DG: They do. If you look at the 8 million people who just enrolled in Obamacare on the public exchanges, more than 80% of them picked a silver- or bronze-level plan with average deductibles of $3,000 and $5,000, respectively. And according to a recent survey by the National Business Group on Health, more than 50% of large employers plan to offer more high-deductible health plans in 2015. Nearly one in three – 32% – will only offer this plan type next year. That is up from 22% in 2014. People need tools like ours now more than ever before. They need to be empowered to make good decisions, because so much more of the financial responsibility is coming straight from their pockets.
BBH: What about the move to managed care (programs intended to reduce unnecessary healthcare costs) and capitated plans (those that pay doctors a pre-determined amount of money for patients to whom they are assigned regardless of treatment)?
DG: Where we see a lot of interest in that space is with accountable care organizations (ACO). A number of our health plan clients are a part of an ACO, a patient medical home initiative, or a pay-for-value type of contracting structure.
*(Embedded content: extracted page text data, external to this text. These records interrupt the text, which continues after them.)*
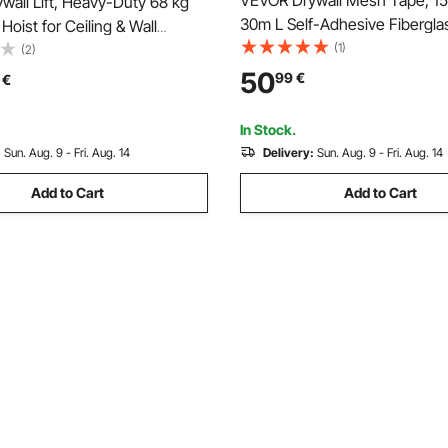
VEVOR Drywall Mesh Tape, 
all Lift, Heavy-Duty 68 kg
30m L Self-Adhesive Fibergla
Hoist for Ceiling & Wall
Joint Tape, 12 Rolls Dry Wall P
(1)
on, One Person Drywall
(2)
Easy Sheetrock Ceiling Crack 
on, 1219x4878 mm Max. Panel
50
99
€
€
Achieve Smooth Even Wall Su
ifter with Wheels, Easy
(Yellow)
In Stock.
:
Sun. Aug. 9 - Fri. Aug. 14
Delivery:
Sun. Aug. 9 - Fri. Aug. 14
Add to Cart
Add to Cart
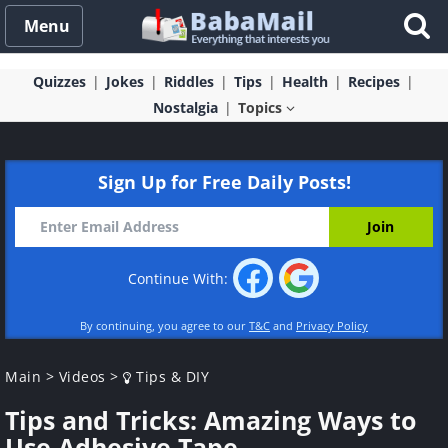
Menu
Quizzes
Jokes
Riddles
Tips
Health
Recipes
Nostalgia
Topics
Sign Up for Free Daily Posts!
Continue With:
By continuing, you agree to our
T&C
and
Privacy Policy
Main
>
Videos
>
Tips & DIY
Tips and Tricks: Amazing Ways to
Use Adhesive Tape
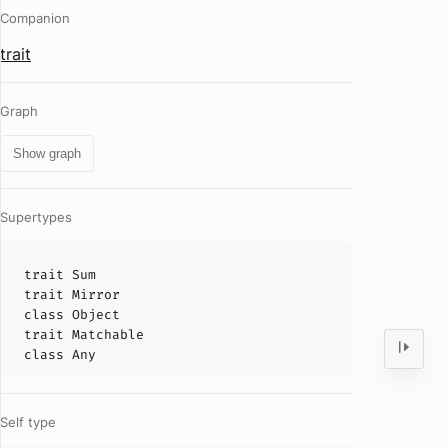
Companion
trait
Graph
Show graph
Supertypes
trait
Sum
trait
Mirror
class
Object
trait
Matchable
class
Any
Self type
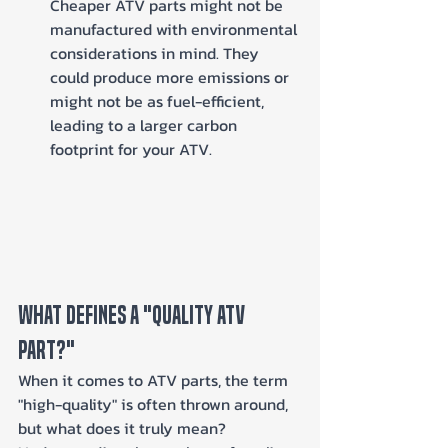
Cheaper ATV parts might not be 
manufactured with environmental 
considerations in mind. They 
could produce more emissions or 
might not be as fuel-efficient, 
leading to a larger carbon 
footprint for your ATV.
What Defines a "Quality ATV 
Part?"
When it comes to ATV parts, the term 
"high-quality" is often thrown around, 
but what does it truly mean? 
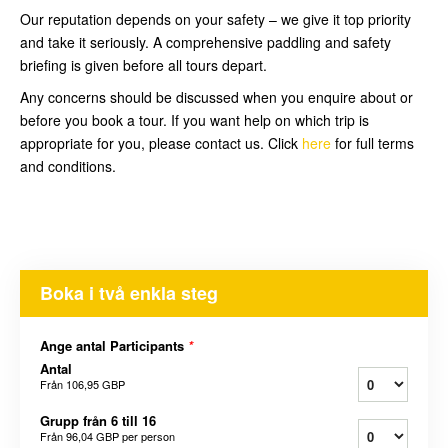
Our reputation depends on your safety – we give it top priority
and take it seriously. A comprehensive paddling and safety
briefing is given before all tours depart.
Any concerns should be discussed when you enquire about or
before you book a tour. If you want help on which trip is
appropriate for you, please contact us. Click
here
for full terms
and conditions.
Boka i två enkla steg
Ange antal Participants
*
Antal
Från
106,95 GBP
Grupp från 6 till 16
Från
96,04 GBP
per person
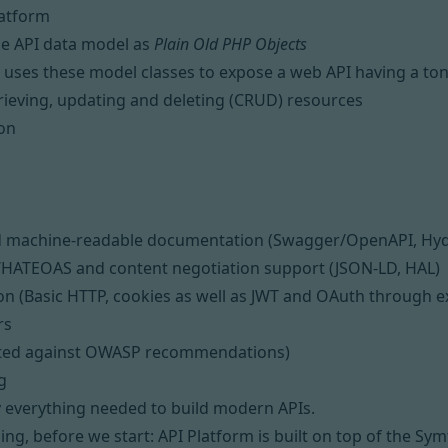
latform
he API data model as
Plain Old PHP Objects
 uses these model classes to expose a web API having a ton o
trieving, updating and deleting (CRUD) resources
ion
nd machine-readable documentation (
Swagger/OpenAPI
,
Hy
/
HATEOAS
and content negotiation support (
JSON-LD
,
HAL
)
on (
Basic HTTP
, cookies as well as
JWT
and
OAuth
through e
rs
sted against
OWASP recommendations
)
g
y everything needed to build modern APIs.
ng, before we start: API Platform is built on top of
the Sym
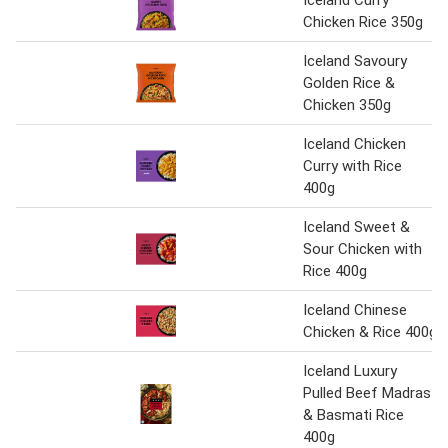
Iceland Curry
Chicken Rice 350g
Iceland Savoury
Golden Rice &
Chicken 350g
Iceland Chicken
Curry with Rice
400g
Iceland Sweet &
Sour Chicken with
Rice 400g
Iceland Chinese
Chicken & Rice 400g
Iceland Luxury
Pulled Beef Madras
& Basmati Rice
400g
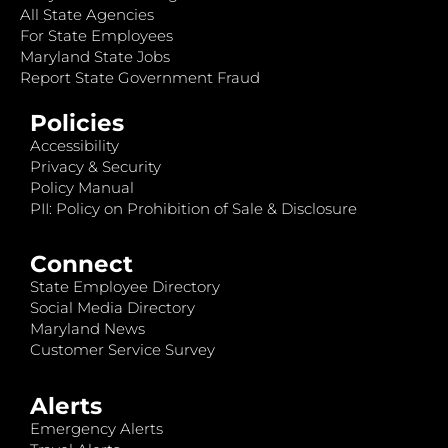
All State Agencies
For State Employees
Maryland State Jobs
Report State Government Fraud
Policies
Accessibility
Privacy & Security
Policy Manual
PII: Policy on Prohibition of Sale & Disclosure
Connect
State Employee Directory
Social Media Directory
Maryland News
Customer Service Survey
Alerts
Emergency Alerts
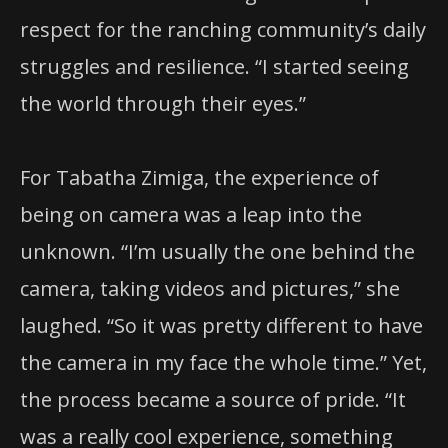
respect for the ranching community’s daily
struggles and resilience. “I started seeing
the world through their eyes.”
For Tabatha Zimiga, the experience of
being on camera was a leap into the
unknown. “I’m usually the one behind the
camera, taking videos and pictures,” she
laughed. “So it was pretty different to have
the camera in my face the whole time.” Yet,
the process became a source of pride. “It
was a really cool experience, something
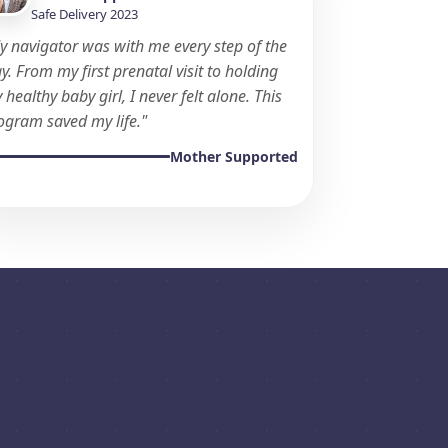
Safe Delivery 2023
y navigator was with me every step of the
y. From my first prenatal visit to holding
 healthy baby girl, I never felt alone. This
ogram saved my life."
Mother Supported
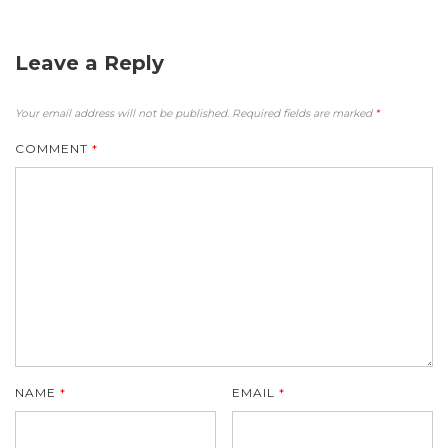
Leave a Reply
Your email address will not be published.
Required fields are marked
*
COMMENT
*
NAME
*
EMAIL
*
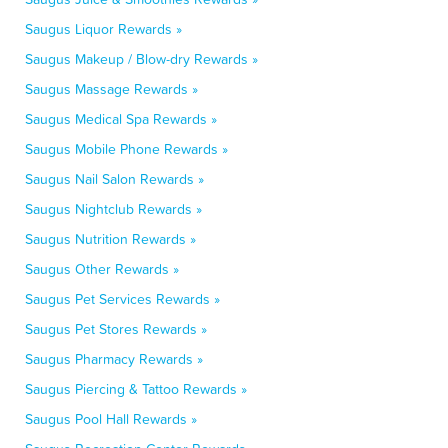
Saugus Liquor Rewards »
Saugus Makeup / Blow-dry Rewards »
Saugus Massage Rewards »
Saugus Medical Spa Rewards »
Saugus Mobile Phone Rewards »
Saugus Nail Salon Rewards »
Saugus Nightclub Rewards »
Saugus Nutrition Rewards »
Saugus Other Rewards »
Saugus Pet Services Rewards »
Saugus Pet Stores Rewards »
Saugus Pharmacy Rewards »
Saugus Piercing & Tattoo Rewards »
Saugus Pool Hall Rewards »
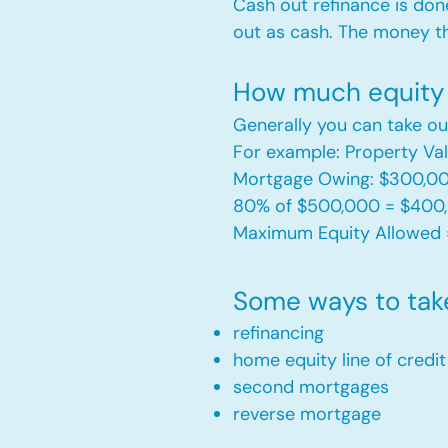
Cash out refinance is don
out as cash. The money t
How much equity 
Generally you can take ou
For example: Property V
Mortgage Owing: $300,0
80% of $500,000 = $400
Maximum Equity Allowed 
Some ways to tak
refinancing
home equity line of credi
second mortgages
reverse mortgage ​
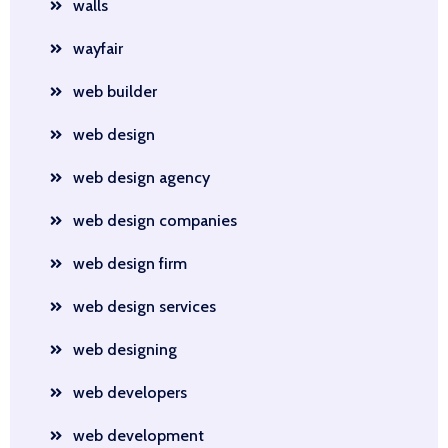
walls
wayfair
web builder
web design
web design agency
web design companies
web design firm
web design services
web designing
web developers
web development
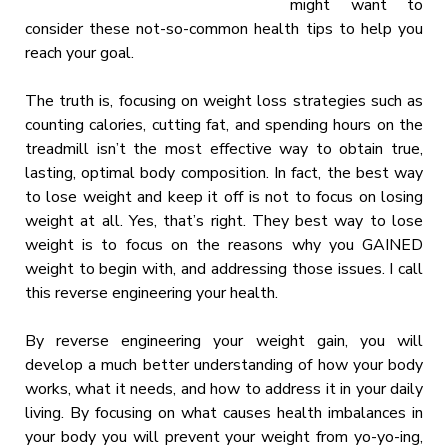
might want to
consider these not-so-common health tips to help you
reach your goal.
The truth is, focusing on weight loss strategies such as
counting calories, cutting fat, and spending hours on the
treadmill isn’t the most effective way to obtain true,
lasting, optimal body composition. In fact, the best way
to lose weight and keep it off is not to focus on losing
weight at all. Yes, that’s right. They best way to lose
weight is to focus on the reasons why you GAINED
weight to begin with, and addressing those issues. I call
this reverse engineering your health.
By reverse engineering your weight gain, you will
develop a much better understanding of how your body
works, what it needs, and how to address it in your daily
living. By focusing on what causes health imbalances in
your body you will prevent your weight from yo-yo-ing,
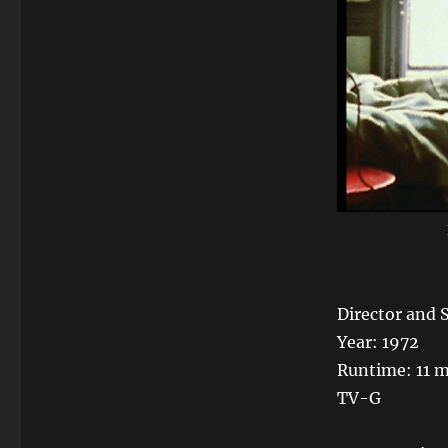
Director and 
Year: 1972
Runtime: 11 
TV-G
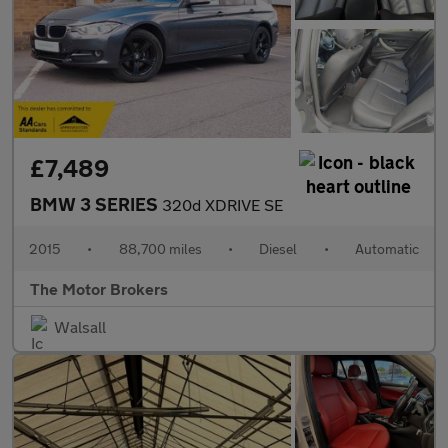
£7,489
BMW 3 SERIES
320d XDRIVE SE
2015
•
88,700 miles
•
Diesel
•
Automatic
The Motor Brokers
Walsall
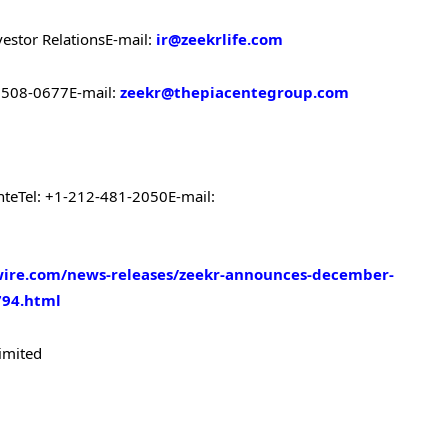
vestor Relations
E-mail:
ir@zeekrlife.com
-6508-0677
E-mail:
zeekr@thepiacentegroup.com
nte
Tel: +1-212-481-2050
E-mail:
ire.com/news-releases/zeekr-announces-december-
794.html
imited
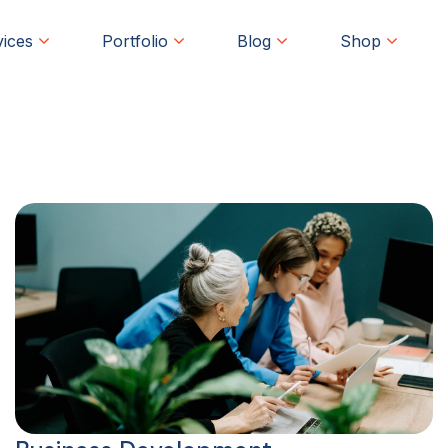
vices
Portfolio
Blog
Shop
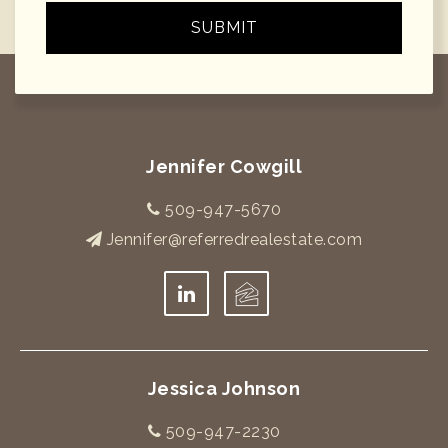
SUBMIT
Jennifer Cowgill
509-947-5670
Jennifer@referredrealestate.com
Jessica Johnson
509-947-2230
They tell us that they love how we make our cost and quality tools available to members, but they also want us to take that same information and make it available to the providers. We see this as another way to do our part in helping lower healthcare costs in this country, and we are excited about the prospects that it holds for the future.
BBH: We really appreciate the opportunity to see you again and learn more about Change Healthcare.
Note: On November 19, 2014 Emdeon announced that it will acquire Change Healthcare for $135 million in cash, plus additional contingent payments of up to $50 million.
1 Health plans that provide consumers with a greater ability to make decisions about their care while also exposing them to the financial implications of those decisions.
2Government supported healthcare programs.